We're talking about a ride that I had been on and seen over and over with little to no variation. I was ecstatic to see how things were handled. In my mind I'm thinking we're going to have to abandone ship and swim through the school of piranhas, past the head hunters and safely back to the dock, all led by our fearless leader “Captain Becky” no such luck. I turned to our captain, who, after a few moments of shocked silence joined Captain Jimmy in emptying their cap guns into the air to alert the doc. After this awesome display of firepower, she sat down and stared at the bottom of the boat. She was as lost as we were in this unforgiving rainforest.

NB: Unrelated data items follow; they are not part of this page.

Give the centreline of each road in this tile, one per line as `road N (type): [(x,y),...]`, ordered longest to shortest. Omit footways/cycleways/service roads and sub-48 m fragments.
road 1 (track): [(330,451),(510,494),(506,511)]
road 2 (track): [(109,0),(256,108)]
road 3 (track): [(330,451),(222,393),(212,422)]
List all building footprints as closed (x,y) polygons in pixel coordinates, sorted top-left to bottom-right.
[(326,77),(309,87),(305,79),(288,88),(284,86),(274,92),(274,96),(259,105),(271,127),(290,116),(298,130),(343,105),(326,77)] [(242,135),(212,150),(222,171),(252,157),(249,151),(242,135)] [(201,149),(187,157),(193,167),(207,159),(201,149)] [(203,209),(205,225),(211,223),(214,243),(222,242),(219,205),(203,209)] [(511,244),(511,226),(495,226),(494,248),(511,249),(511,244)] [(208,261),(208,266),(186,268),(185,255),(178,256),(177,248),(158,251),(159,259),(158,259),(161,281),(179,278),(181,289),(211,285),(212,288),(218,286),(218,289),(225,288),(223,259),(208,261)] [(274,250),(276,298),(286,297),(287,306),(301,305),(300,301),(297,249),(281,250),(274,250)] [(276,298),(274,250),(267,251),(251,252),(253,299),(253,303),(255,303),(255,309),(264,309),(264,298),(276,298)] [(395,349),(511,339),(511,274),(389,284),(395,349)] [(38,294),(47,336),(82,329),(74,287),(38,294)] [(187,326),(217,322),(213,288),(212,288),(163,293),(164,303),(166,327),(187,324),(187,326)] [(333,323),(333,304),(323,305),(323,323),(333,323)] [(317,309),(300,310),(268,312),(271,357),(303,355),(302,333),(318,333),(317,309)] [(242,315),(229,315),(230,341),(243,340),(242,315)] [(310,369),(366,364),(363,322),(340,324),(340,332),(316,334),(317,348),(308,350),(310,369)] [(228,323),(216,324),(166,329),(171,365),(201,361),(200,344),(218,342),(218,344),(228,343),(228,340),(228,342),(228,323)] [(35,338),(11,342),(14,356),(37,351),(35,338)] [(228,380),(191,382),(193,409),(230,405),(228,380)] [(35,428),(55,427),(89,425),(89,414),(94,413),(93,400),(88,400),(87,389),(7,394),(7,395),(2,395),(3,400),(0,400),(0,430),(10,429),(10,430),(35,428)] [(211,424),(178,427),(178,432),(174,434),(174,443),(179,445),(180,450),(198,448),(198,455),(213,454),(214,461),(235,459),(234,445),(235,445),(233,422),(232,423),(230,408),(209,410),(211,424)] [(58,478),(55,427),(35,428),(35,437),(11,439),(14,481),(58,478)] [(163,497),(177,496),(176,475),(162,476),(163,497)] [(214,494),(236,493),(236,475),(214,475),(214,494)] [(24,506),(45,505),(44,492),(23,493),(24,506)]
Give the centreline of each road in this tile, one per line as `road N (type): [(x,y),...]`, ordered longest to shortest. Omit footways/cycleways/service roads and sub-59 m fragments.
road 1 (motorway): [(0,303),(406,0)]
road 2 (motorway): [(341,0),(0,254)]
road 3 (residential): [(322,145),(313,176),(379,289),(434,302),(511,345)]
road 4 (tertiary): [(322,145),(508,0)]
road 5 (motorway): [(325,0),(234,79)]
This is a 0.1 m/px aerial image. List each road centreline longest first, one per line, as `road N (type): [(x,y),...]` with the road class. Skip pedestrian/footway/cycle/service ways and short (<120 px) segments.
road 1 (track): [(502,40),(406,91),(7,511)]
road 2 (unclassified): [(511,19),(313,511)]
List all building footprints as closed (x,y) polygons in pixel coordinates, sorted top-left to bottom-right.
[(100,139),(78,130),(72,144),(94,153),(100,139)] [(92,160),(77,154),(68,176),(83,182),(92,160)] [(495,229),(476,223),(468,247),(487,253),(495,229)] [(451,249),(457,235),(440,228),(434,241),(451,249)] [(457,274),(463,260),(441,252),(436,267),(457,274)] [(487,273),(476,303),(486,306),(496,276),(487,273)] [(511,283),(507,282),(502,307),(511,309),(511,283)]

After what seemed like a decade of awkward silence becky looked up and asked if anyone had any jokes. Someone chimed in, and got a chuckle or two, then it was right back to the staring contest with the deck...and she was winning.
Like I was saying before, these people are obviously trained to know this ride like no one else, they practically have their doctorates in bad puns and old animatronics. But both Captain Becky and Jimmy were utterly helpless in this situation.
Becky, being the good Captain she was, decided to forfeit her ongoing contest with the floor, and tried to rally the morale of the troops, which, in my case, was impossible to improve because of how immensely I was enjoying the show. Shannon didn't share my amusement, but at that point I didn't even care. The Jungle Cruise Ride had become the highlight of my day. Becky asked if it was anyones birthdays. I glanced around and saw that no one was adorned with the traditional “it's my birthday” Pins that they get at the gate or city hall.(Shannon had very recently celebrated a birthday, but was not about to surrender that information.) You could hear her heart sink a little when no one chimed up. Then she remembered where she was. She was in the magic kingdom, dang it! And if it wasn't one person's birthday on this boat, it was her job to celebrate 30 UNbirthdays! So she sang, and she sang until things got going again and we docked. Captain Becky, with a much deflated ego let us off her craft without so much as a “Have a wonderful day in the Magic Kingdom!”